The diagnosis and management of heart failure are rapidly changing. Interest is focusing on the early identification and prevention of progression of left ventricular dysfunction (the provision of easy direct access to echocardiography for general practitioners is crucial to this); the concept of viable myocardium and the scope for revascularisation in the context of poor left ventricular function due to coronary heart disease; and new surgical techniques apart from transplantation for end stage heart failure.
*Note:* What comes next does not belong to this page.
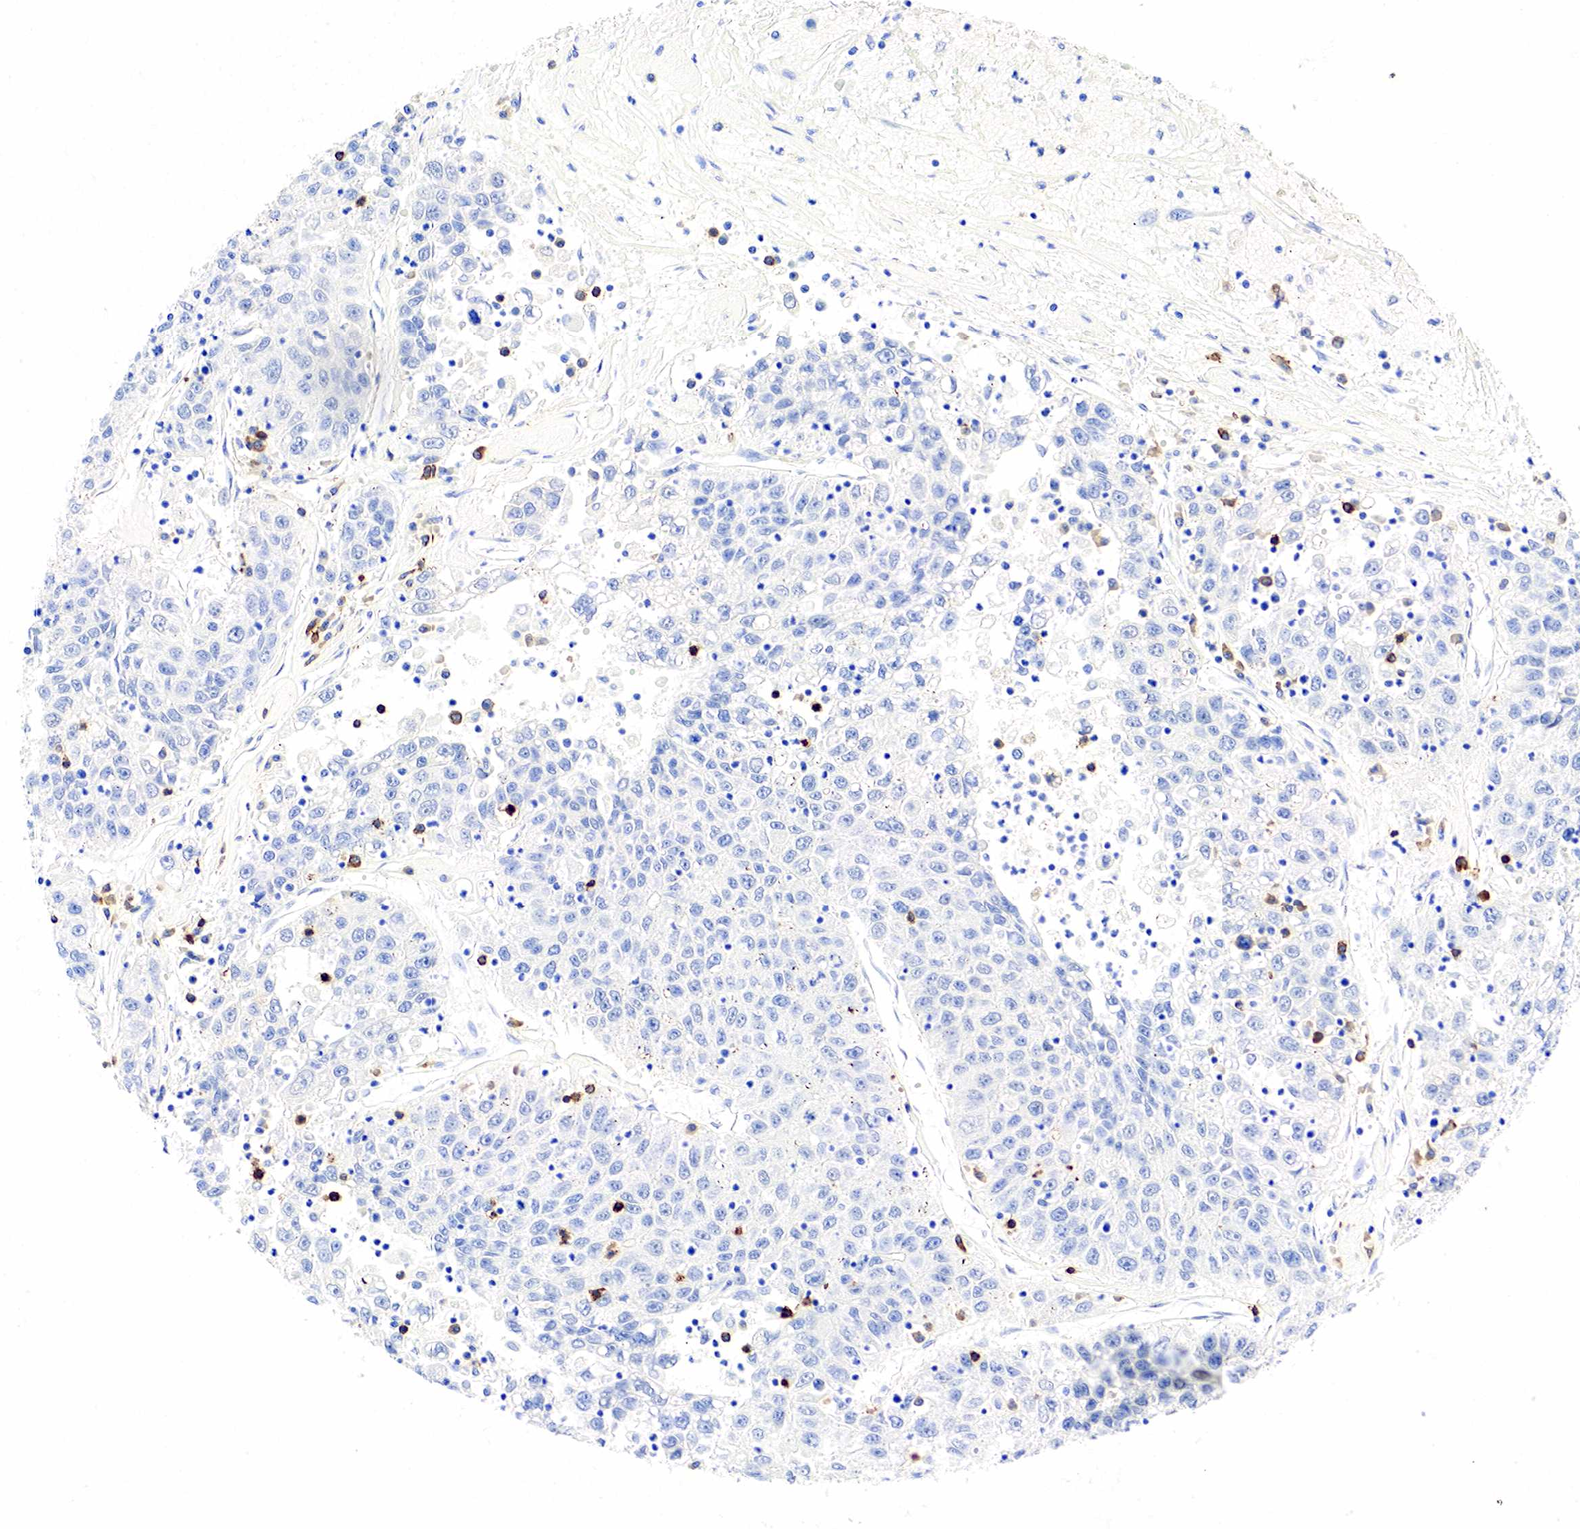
{"staining": {"intensity": "negative", "quantity": "none", "location": "none"}, "tissue": "liver cancer", "cell_type": "Tumor cells", "image_type": "cancer", "snomed": [{"axis": "morphology", "description": "Carcinoma, Hepatocellular, NOS"}, {"axis": "topography", "description": "Liver"}], "caption": "The histopathology image reveals no staining of tumor cells in liver hepatocellular carcinoma.", "gene": "CD79A", "patient": {"sex": "male", "age": 49}}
It must be remembered that many of the patients who took part in trials only a few years ago have since died and that many patients and their relatives endured several very uncomfortable months. For such patients, in the absence of transplantation, the overriding issue is the quality of the end of their life. We have been preoccupied with quantity of life and have demanded a positive mortality end point for our new drugs. Although even a small decrease in survival is important, the issue of quality versus quantity in end stage heart failure requires urgent discussion as more patients survive the earlier stages of this malignant disease.